【書籍化】バッドエンド目前の悪役令嬢でしたが、気づけば冷徹騎士のお気に入りになっていました

 いつの間に!? と驚く私の手を、両手で大切そうに包み込む。

「俺、すごく嬉しいです」

 やんわり肩を引き寄せられ、抱きしめられた。
 ふわりとコロンの良い香りが鼻をかすめる。

 唇がそっと重ねられた。

 驚いて体を強ばらせる私をなだめるように、触れ合うだけの優しいキスのあと、甘い余韻を残して柔らかな唇が離れていく。

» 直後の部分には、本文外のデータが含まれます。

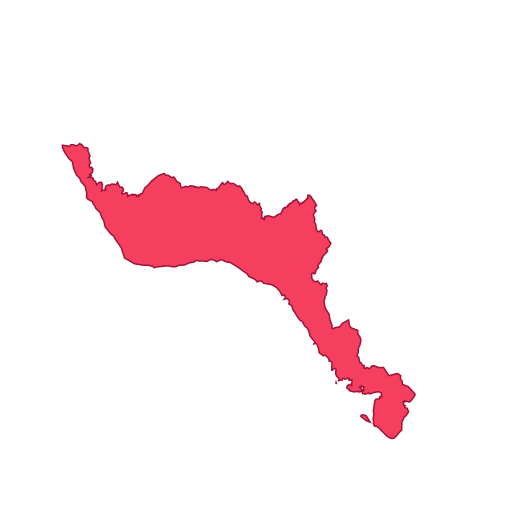 the district of Buleleng, Bali, Indonesia, rotated 217°
{"feature_id": "22746128B19337828575841", "entity_name": "Buleleng", "entity_type": "district", "adm_level": 2, "iso_a3": "IDN", "parent_name": "Indonesia", "parent_adm1": "Bali", "projection": "natural_earth1", "projection_center": [114.942, -8.222], "detail": "fine", "context": "isolated", "style": "filled", "palette": "rose", "viewbox_px": 512, "rotation_deg": 217, "n_neighbors": 0, "source": "geoboundaries", "source_scale": "gbopen_adm2", "svg_char_len": 6083}
<svg xmlns="http://www.w3.org/2000/svg" viewBox="0 0 512 512"><g transform="rotate(217 256 256)"><path d="M379.0,266.7L382.3,261.5L384.6,252.8L384.8,248.1L385.8,243.8L384.5,237.6L385.5,236.1L385.7,233.2L386.5,234.0L387.3,231.9L388.1,232.7L389.4,232.4L390.6,231.6L390.3,231.3L390.8,230.6L392.1,230.7L394.4,226.3L394.9,227.6L397.1,228.8L397.9,228.3L399.0,226.2L400.7,225.2L401.5,227.0L401.1,228.1L402.7,229.9L404.2,230.4L406.5,229.1L411.0,231.6L410.6,228.9L414.5,226.8L415.5,224.3L416.6,224.0L417.9,222.2L417.7,220.3L417.1,219.2L416.1,218.9L416.5,218.0L416.1,217.5L417.8,216.4L418.6,215.1L418.8,216.5L421.1,219.1L421.6,220.7L423.0,221.0L423.2,221.7L424.4,221.6L425.6,220.2L426.1,216.8L428.9,219.0L431.7,218.7L432.7,220.0L434.5,220.0L437.1,218.0L436.4,220.7L435.5,221.3L437.8,221.0L437.1,222.4L437.2,224.9L437.6,225.9L438.8,226.6L438.8,227.5L440.9,227.9L441.9,226.5L442.9,227.1L444.4,228.8L443.8,230.5L448.7,233.9L448.4,235.4L449.0,236.1L453.6,238.8L454.7,240.6L456.6,240.7L458.5,239.1L462.8,240.1L463.3,239.5L464.5,239.7L465.2,236.6L466.0,235.8L469.0,234.8L470.7,233.6L471.1,231.3L477.3,228.0L475.7,226.0L470.9,223.6L464.3,221.3L459.2,220.7L454.7,216.4L448.0,212.6L443.4,212.0L441.4,210.4L434.3,208.8L428.8,204.1L426.4,200.6L424.6,200.2L419.2,201.0L417.8,199.8L415.1,199.1L412.6,197.6L406.8,196.9L402.1,193.9L399.0,192.7L394.0,188.5L385.1,186.2L381.4,186.3L379.2,185.0L368.8,181.6L359.7,175.3L348.3,176.7L340.1,181.1L336.2,183.9L332.2,185.5L330.2,185.3L328.9,187.3L320.6,195.0L315.8,197.4L313.5,199.3L311.6,202.7L307.9,205.5L305.0,210.6L301.9,213.7L301.5,215.7L300.5,216.9L298.1,217.9L295.7,220.0L292.0,222.0L290.7,224.9L289.2,226.6L286.8,227.6L284.0,227.7L282.0,231.5L280.5,232.6L276.9,233.1L272.7,235.3L264.9,236.1L252.4,236.4L249.3,235.3L242.4,236.8L239.5,236.0L237.9,238.7L235.7,239.3L233.4,238.9L226.5,242.4L222.9,243.0L220.0,243.1L215.7,242.2L211.6,240.1L210.7,240.6L210.7,241.6L209.0,241.8L207.5,240.5L207.5,238.4L205.7,240.7L203.4,240.8L201.6,239.3L201.0,237.5L197.6,237.9L195.1,235.8L184.9,231.9L181.6,231.1L180.1,231.7L174.9,229.4L171.3,229.2L168.0,227.4L164.6,224.6L157.4,222.8L156.7,221.8L157.1,219.8L156.0,222.0L154.6,222.4L150.5,219.8L147.3,216.8L142.2,216.8L141.3,218.0L139.8,218.5L136.0,217.7L134.2,216.0L133.5,217.0L132.1,216.8L131.0,216.4L126.8,210.4L126.1,210.8L126.6,211.5L126.3,212.5L124.9,213.7L123.9,213.7L121.7,210.1L119.6,208.6L115.8,208.0L115.0,206.1L113.6,208.2L112.5,208.6L112.9,210.2L112.6,210.9L111.6,211.4L111.3,211.0L109.7,212.1L109.3,213.5L108.6,214.1L107.0,213.9L107.4,213.0L106.9,212.7L104.8,214.7L102.9,212.2L103.1,211.1L101.7,210.5L101.5,209.9L104.5,209.2L104.9,206.5L103.4,204.9L102.4,205.6L100.9,205.6L100.6,204.7L98.5,205.3L95.8,206.5L93.5,208.9L92.7,209.0L92.7,209.7L91.8,209.5L90.7,210.8L90.6,212.9L93.0,213.0L94.4,213.9L93.4,214.6L93.6,215.3L92.8,214.8L92.4,215.8L91.0,216.4L90.6,214.8L89.0,213.6L89.4,211.3L88.0,210.2L85.5,211.5L83.6,214.3L82.8,214.1L81.5,215.0L80.3,217.3L76.3,221.5L73.6,222.0L72.2,220.9L71.8,219.5L71.2,219.3L72.0,218.9L72.4,217.5L71.2,217.2L72.1,215.5L74.1,213.8L73.8,211.6L69.0,202.8L66.6,200.6L64.4,196.3L62.6,194.7L61.2,192.5L59.0,191.5L55.8,192.8L42.9,190.9L40.2,191.2L37.8,191.9L36.3,193.3L35.6,196.2L35.3,203.3L34.7,204.2L39.6,211.4L40.7,216.7L40.0,219.0L40.4,223.4L43.5,225.3L46.2,224.6L47.0,225.4L46.8,226.3L48.0,225.9L50.3,227.6L51.3,227.7L50.2,228.0L50.3,229.3L49.8,228.8L49.1,229.2L49.1,230.2L45.8,231.5L45.1,232.9L45.1,238.5L45.5,241.0L46.3,241.6L55.8,243.3L61.6,241.6L64.1,244.1L66.7,244.8L68.4,247.5L71.3,247.5L72.6,247.0L77.9,240.4L87.0,243.7L91.0,240.7L95.3,239.6L97.3,238.0L97.6,234.1L100.0,233.8L100.8,233.3L100.8,232.0L102.9,231.5L103.4,233.5L105.4,232.9L108.0,234.0L109.1,233.4L113.1,237.0L115.3,236.7L116.1,240.0L118.8,244.3L119.4,247.3L121.3,251.5L123.5,253.5L127.4,255.0L129.4,256.8L129.8,257.9L136.4,256.0L139.2,256.5L143.6,260.7L146.5,254.3L146.6,249.6L149.2,247.0L150.9,244.2L151.7,244.1L153.5,246.3L159.0,249.9L162.3,253.3L169.5,256.1L174.6,260.8L175.6,264.0L176.6,265.2L176.5,266.4L177.5,269.4L179.0,271.6L181.0,272.5L181.0,274.9L183.3,276.5L184.2,275.1L186.3,274.6L186.7,273.9L186.3,272.9L187.1,272.0L191.7,273.2L193.0,271.2L194.7,270.6L198.0,271.8L200.9,275.3L200.5,277.0L198.7,276.7L198.2,278.0L199.5,280.6L199.2,284.5L201.0,285.8L200.7,291.3L201.6,292.1L201.8,293.9L202.3,294.6L201.9,295.0L202.5,295.7L201.7,302.7L202.6,303.7L204.3,303.8L203.2,307.5L204.0,311.4L206.9,312.0L210.4,313.9L212.0,312.6L213.9,313.7L215.7,313.3L218.8,315.8L219.9,315.3L220.6,313.0L221.2,312.6L223.9,313.6L227.3,317.2L230.0,318.4L231.3,320.9L235.0,323.4L235.4,325.2L235.1,328.0L235.6,328.5L236.6,328.1L239.0,331.3L237.9,332.7L243.8,335.3L244.6,335.0L246.2,335.9L246.6,335.6L247.2,336.4L250.2,336.7L251.2,335.5L249.2,333.2L250.0,332.2L249.7,331.4L250.4,329.2L250.2,328.3L250.9,327.3L250.4,326.9L251.2,325.4L251.9,325.5L251.5,324.7L252.1,324.3L252.0,323.4L254.7,324.9L255.9,324.8L257.1,325.8L258.3,325.4L258.5,323.2L259.5,322.5L259.2,320.4L260.2,319.2L260.2,318.0L260.8,317.8L260.5,316.9L261.2,315.5L260.4,315.0L260.6,314.1L262.2,312.0L261.8,311.2L262.9,310.7L261.6,304.3L262.7,303.5L263.7,301.8L264.8,297.7L270.0,295.8L271.6,294.2L271.6,293.3L272.6,293.3L272.4,290.8L271.5,290.7L271.4,289.8L273.5,290.1L274.3,289.5L275.4,291.6L276.4,292.2L277.4,294.8L279.5,295.0L280.3,297.0L283.8,298.5L284.7,300.1L285.1,300.0L285.7,297.6L288.7,298.5L289.7,298.2L290.4,295.6L293.0,295.3L295.7,296.2L299.0,298.5L301.2,298.2L305.1,300.3L306.2,300.0L307.1,301.1L311.2,302.2L312.0,300.7L317.6,300.4L320.0,298.4L323.6,298.5L323.5,296.7L324.2,294.2L325.7,293.9L326.7,294.6L327.1,293.5L327.0,287.5L328.0,285.8L327.1,284.3L330.0,283.7L330.7,283.0L330.7,282.1L333.1,281.2L336.7,281.1L341.7,278.1L343.0,276.2L344.5,275.5L344.8,274.8L346.0,275.1L346.9,273.9L347.4,274.4L348.9,273.7L350.6,272.6L352.0,270.2L354.2,269.2L356.4,265.8L357.5,265.9L360.3,268.4L364.2,267.9L368.2,269.5L369.6,269.4L369.6,268.5L370.2,268.0L374.6,267.6L376.5,266.3L379.0,266.7ZM75.6,190.9L68.4,190.9L64.8,192.0L71.7,194.7L74.1,194.1L76.3,192.2L75.6,190.9ZM115.8,202.7L114.6,202.2L116.0,203.2L115.8,202.7Z" fill="#f43f5e" stroke="#9f1239" stroke-width="1.5"/></g></svg>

 閉じていた目を開けると、アシュレイは見たことないほど色っぽく微笑んでいた。
 その男っぽい表情にときめき、胸が熱くなる。

 アシュレイの長い指が私の唇をなぞる。

 もう一度、キスしていい? と窺うように見つめられ、頷くかわりに私は再び目蓋を閉じた。

 額に、頬に、唇に。
 『愛してる』と切実に囁くような、甘く優しいキスの雨が降り注ぐ。

 前世でキスシーンを演じたこともあるけれど……。
 アシュレイの口づけは、そんなまがい物とは比べものにならないほど、情熱的で愛情のこもったものだった。

 これが、愛し愛されるって感覚なんだ。